TOKYO — A Japanese spacecraft touched down on a distant asteroid Friday on a mission to collect material that could provide clues to the origin of the solar system and life on Earth.

Workers at the Japan Aerospace Exploration Agency control center applauded Friday as a signal sent from space indicated the Hayabusa2 spacecraft had touched down.

ALSO READ: Japanese spacecraft drops device to land on asteroid

In this photo provided by the Japan Aerospace Exploration Agency (JAXA), staff of the Hayabusa2 Project react as they confirm the Hayabusa2 spacecraft made a maneuver at the control room of the JAXA Institute of Space and Astronautical Science in Sagamihara, near Tokyo, Feb 22, 2019. (PHOTO / ISAS / JAXA VIA AP)

During the touchdown, Hayabusa2 is programmed to extend a pipe and shoot a pinball-like object into the asteroid to blow up material from beneath the surface. If that succeeds, the craft would then collect samples to eventually be sent back to Earth. Three such touchdowns are planned.

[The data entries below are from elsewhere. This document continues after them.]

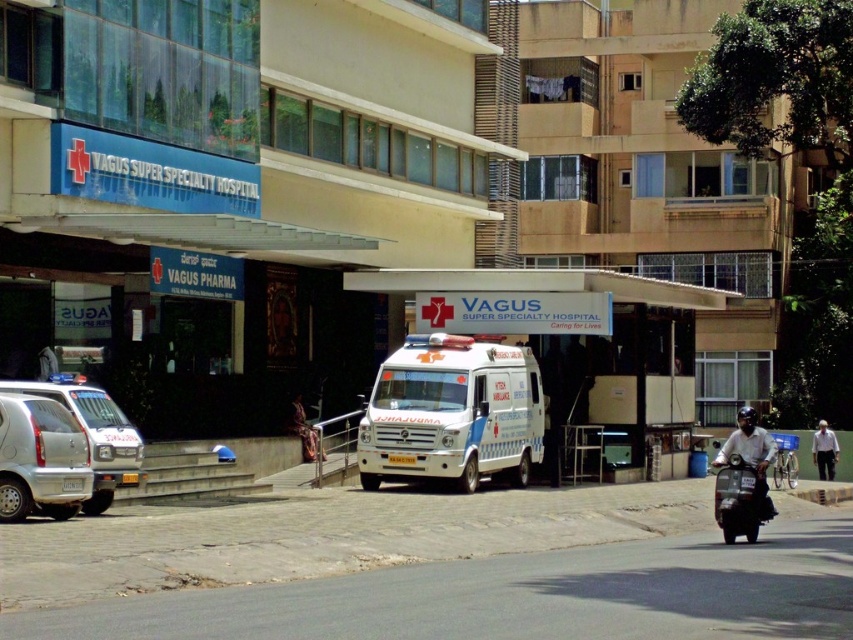
Between silver metallic van at left and white cotton shirt at lower right, which one has more height?

silver metallic van at left

Can you confirm if silver metallic van at left is taller than white cotton shirt at lower right?

Yes, silver metallic van at left is taller than white cotton shirt at lower right.

This screenshot has width=853, height=640. What do you see at coordinates (94, 433) in the screenshot?
I see `silver metallic van at left` at bounding box center [94, 433].

Locate an element on the screen. This screenshot has width=853, height=640. silver metallic van at left is located at coordinates (94, 433).

Consider the image. Is white glossy ambulance at center positioned in front of white cotton shirt at lower right?

Yes, it is.

Does point (375, 481) come farther from viewer compared to point (825, 480)?

No.

Identify the location of white glossy ambulance at center. This screenshot has width=853, height=640. (451, 413).

Which is behind, point (399, 369) or point (734, 522)?

The point (399, 369) is more distant.

Can you confirm if white glossy ambulance at center is shorter than shiny black scooter at lower right?

No.

Who is more forward, (463, 360) or (744, 513)?

Point (744, 513) is more forward.

Locate an element on the screen. The width and height of the screenshot is (853, 640). white glossy ambulance at center is located at coordinates click(451, 413).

Japanese Education Minister Masahiko Shibayama said the space agency had concluded from its data after the first touchdown that the steps to collect samples were performed successfully.

Using an image of the surface of the asteroid Ryugu, Associate Professor Yuichi Tsuda of the Japan Aerospace Exploration Agency (JAXA) speaks about the touchdown by the Hayabusa2 spacecraft during a press conference in Sagamihara, near Tokyo, Feb 22, 2019. (PHOTO / KYODO NEWS VIA AP)

JAXA, as the Japanese space agency is known, has likened the touchdown attempts to trying to land on a baseball mound from the spacecraft's operating location of 20 kilometers above the asteroid.

READ MORE: Photos from Japanese space rovers show asteroid is ... rocky

The asteroid, named Ryugu after an undersea palace in a Japanese folktale, is about 900 meters in diameter and 280 million kilometers from Earth.